PROBLEM DESCRIPTION: A faithful copy of every entry, with the pictures removed, is what is needed here.

EXTRACTED MATERIAL:

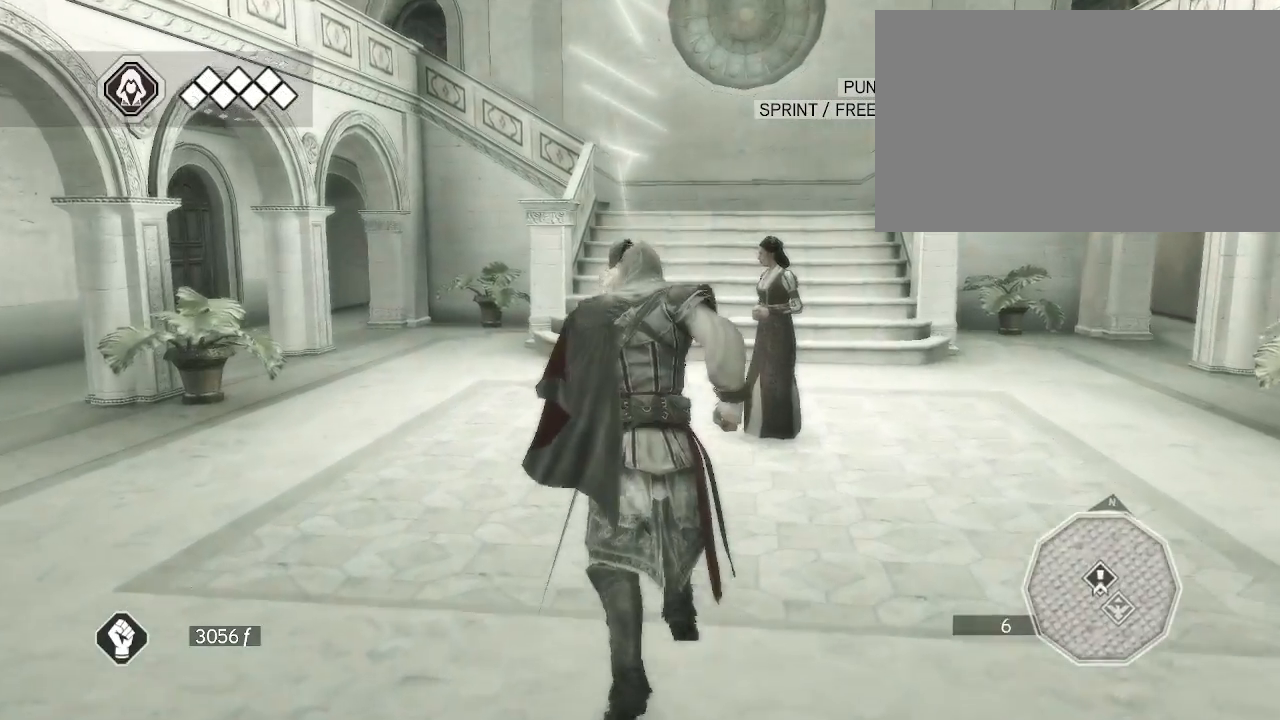
{"keys": [], "mouse": [], "events": [[433, "mouse_right", "up"]]}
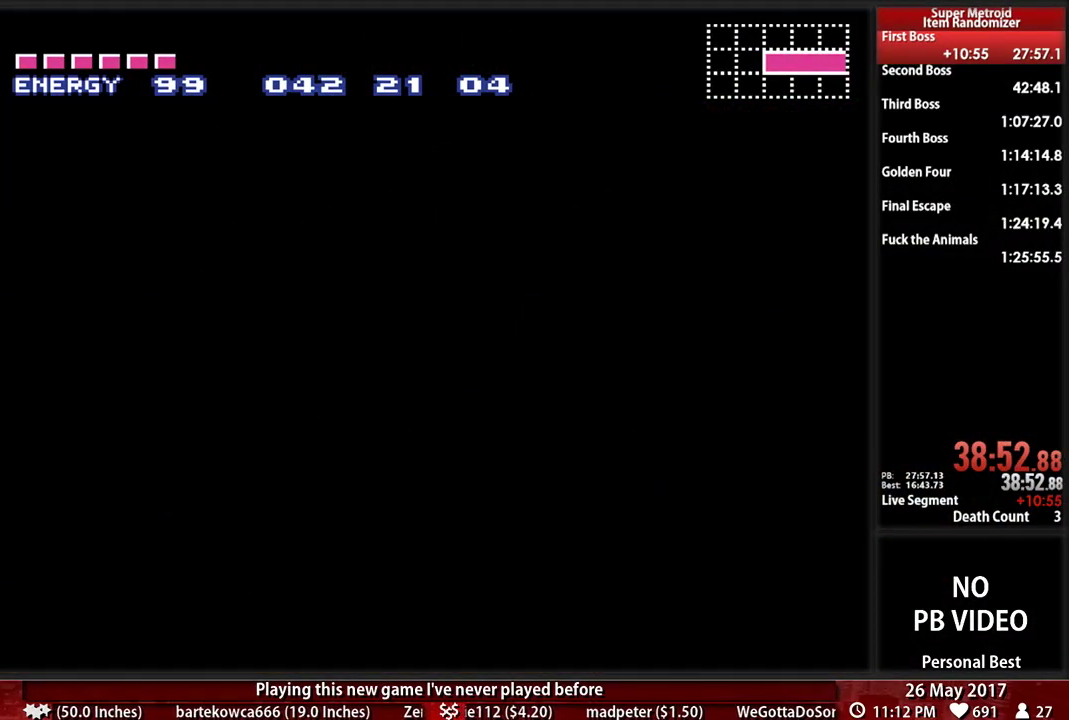
Gameplay with a controller (Nintendo layout); each line is a JSON object with the inputs held at the frame after it (dt_ms = milliseconds from this image to that frame). "events" lists button and stick changes between this image and that frame as [ms after this image, input, new state], when the widget could be followed in between. Not read: L3 R3 SELECT START.
{"dt_ms": 500, "buttons": ["B", "DPAD_LEFT"], "events": []}
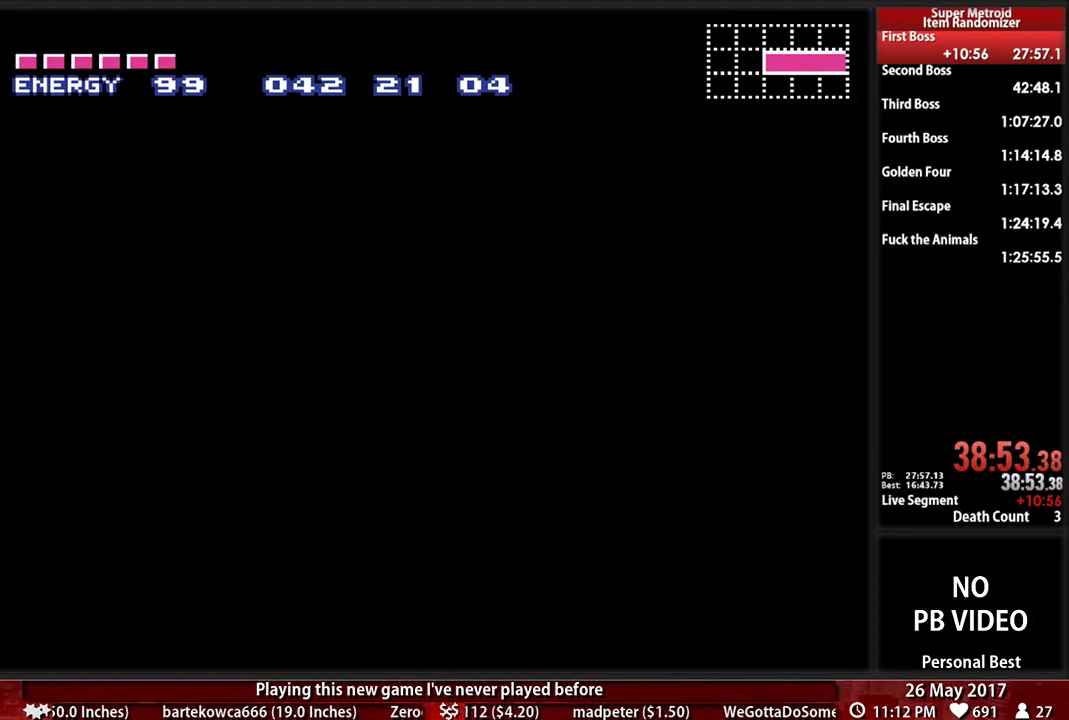
{"dt_ms": 500, "buttons": ["B", "DPAD_LEFT"], "events": []}
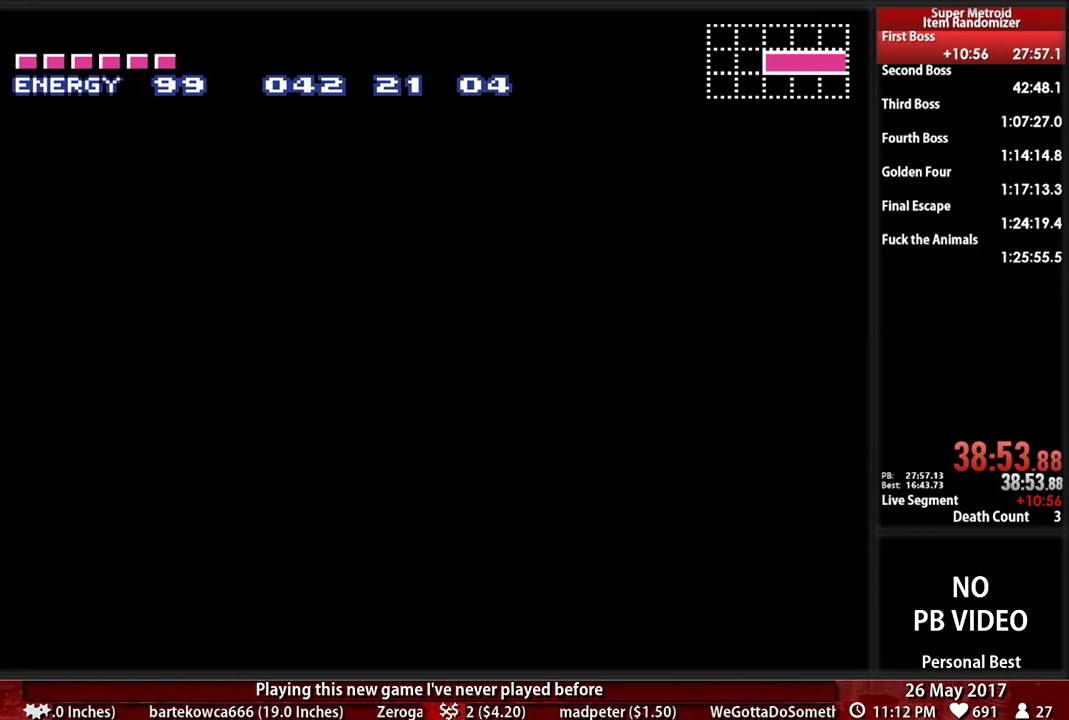
{"dt_ms": 500, "buttons": ["B", "DPAD_LEFT"], "events": []}
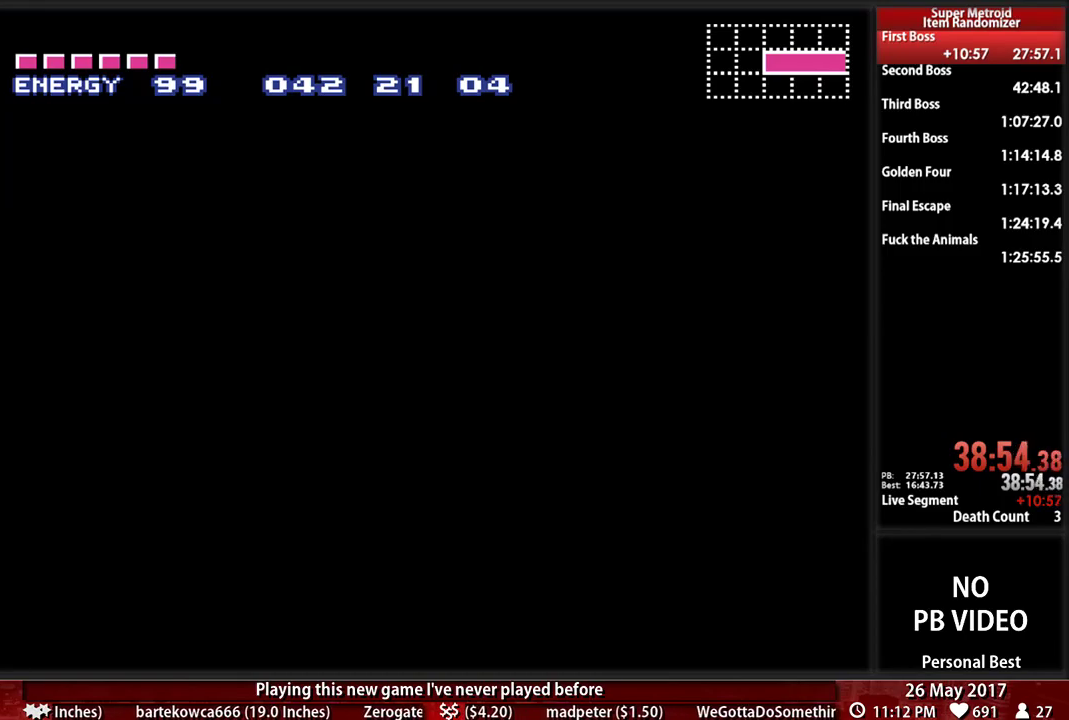
{"dt_ms": 500, "buttons": ["B", "DPAD_LEFT"], "events": []}
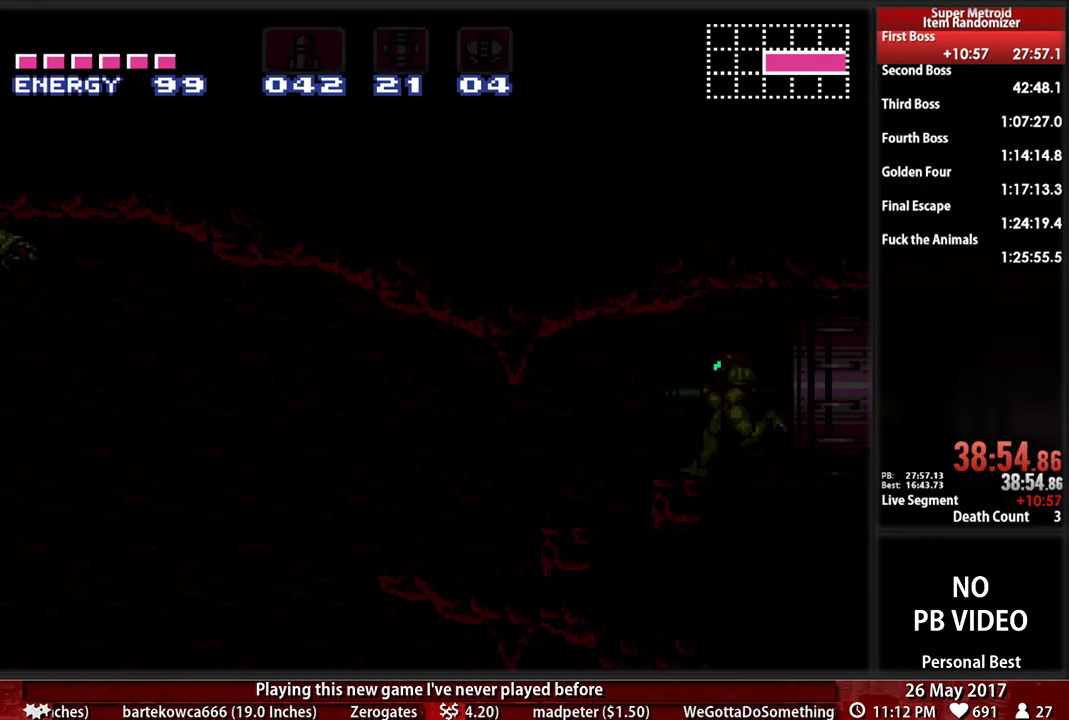
{"dt_ms": 500, "buttons": ["B", "DPAD_LEFT"], "events": []}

RESULT:
{"keys": [], "mouse": [], "events": [[433, "mouse_right", "up"]]}
Gameplay with a controller (Nintendo layout); each line is a JSON object with the inputs held at the frame after it (dt_ms = milliseconds from this image to that frame). "events" lists button and stick changes between this image and that frame as [ms after this image, input, new state], when the widget could be followed in between. Not read: L3 R3 SELECT START.
{"dt_ms": 500, "buttons": ["B", "DPAD_LEFT"], "events": []}
{"dt_ms": 500, "buttons": ["B", "DPAD_LEFT"], "events": []}
{"dt_ms": 500, "buttons": ["B", "DPAD_LEFT"], "events": []}
{"dt_ms": 500, "buttons": ["B", "DPAD_LEFT"], "events": []}
{"dt_ms": 500, "buttons": ["B", "DPAD_LEFT"], "events": []}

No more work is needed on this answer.